What you need to do
Pictures in the records are to be excluded from an otherwise exact copy.
=== Begin Enclosure ===
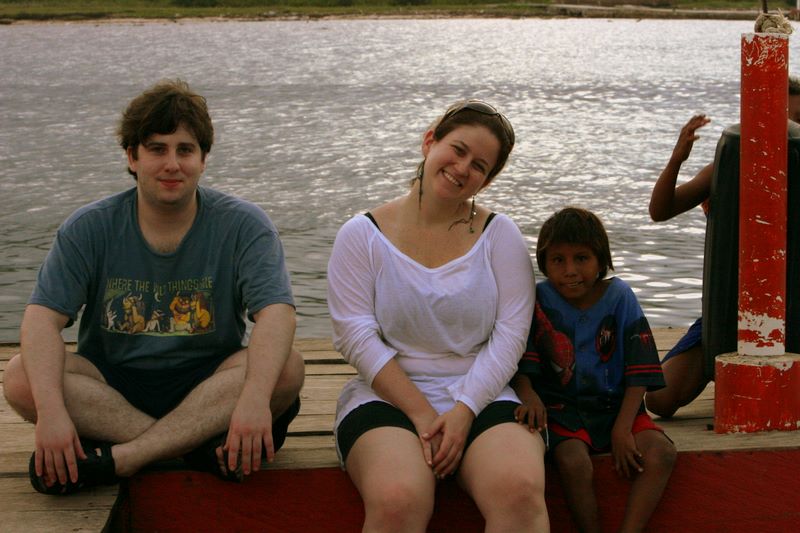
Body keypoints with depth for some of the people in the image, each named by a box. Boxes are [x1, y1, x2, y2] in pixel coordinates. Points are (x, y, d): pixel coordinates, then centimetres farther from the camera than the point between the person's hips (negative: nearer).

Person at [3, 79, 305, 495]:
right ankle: (202, 444, -28)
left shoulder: (242, 226, -6)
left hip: (207, 384, -1)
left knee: (286, 368, -30)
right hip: (110, 387, 1)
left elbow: (276, 313, -20)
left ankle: (115, 458, -31)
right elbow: (42, 318, -13)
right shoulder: (90, 228, -3)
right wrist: (50, 408, -32)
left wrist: (254, 398, -39)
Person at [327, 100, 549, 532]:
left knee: (520, 491, -32)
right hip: (387, 396, -1)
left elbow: (509, 335, 0)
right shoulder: (362, 235, 4)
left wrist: (464, 410, -13)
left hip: (481, 396, 1)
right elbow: (357, 336, -4)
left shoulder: (500, 235, 8)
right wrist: (421, 413, -12)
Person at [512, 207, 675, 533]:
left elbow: (638, 373, -2)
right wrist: (527, 394, -30)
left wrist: (622, 429, -13)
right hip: (560, 408, -2)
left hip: (615, 407, 2)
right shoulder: (538, 300, -1)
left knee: (661, 453, -24)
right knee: (574, 461, -32)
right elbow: (520, 365, -6)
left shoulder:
=== End Enclosure ===
Task response
Body keypoints with depth for some of the people in the image, each named by a box. Boxes are [x1, y1, x2, y2] in pixel coordinates. Points are (x, y, d): pixel coordinates, then centimetres farther from the camera than the point between the person's hips (negative: nearer).

Person at [3, 79, 305, 495]:
right ankle: (202, 444, -28)
left shoulder: (242, 226, -6)
left hip: (207, 384, -1)
left knee: (286, 368, -30)
right hip: (110, 387, 1)
left elbow: (276, 313, -20)
left ankle: (115, 458, -31)
right elbow: (42, 318, -13)
right shoulder: (90, 228, -3)
right wrist: (50, 408, -32)
left wrist: (254, 398, -39)
Person at [327, 100, 549, 532]:
left knee: (520, 491, -32)
right hip: (387, 396, -1)
left elbow: (509, 335, 0)
right shoulder: (362, 235, 4)
left wrist: (464, 410, -13)
left hip: (481, 396, 1)
right elbow: (357, 336, -4)
left shoulder: (500, 235, 8)
right wrist: (421, 413, -12)
Person at [512, 207, 675, 533]:
left elbow: (638, 373, -2)
right wrist: (527, 394, -30)
left wrist: (622, 429, -13)
right hip: (560, 408, -2)
left hip: (615, 407, 2)
right shoulder: (538, 300, -1)
left knee: (661, 453, -24)
right knee: (574, 461, -32)
right elbow: (520, 365, -6)
left shoulder:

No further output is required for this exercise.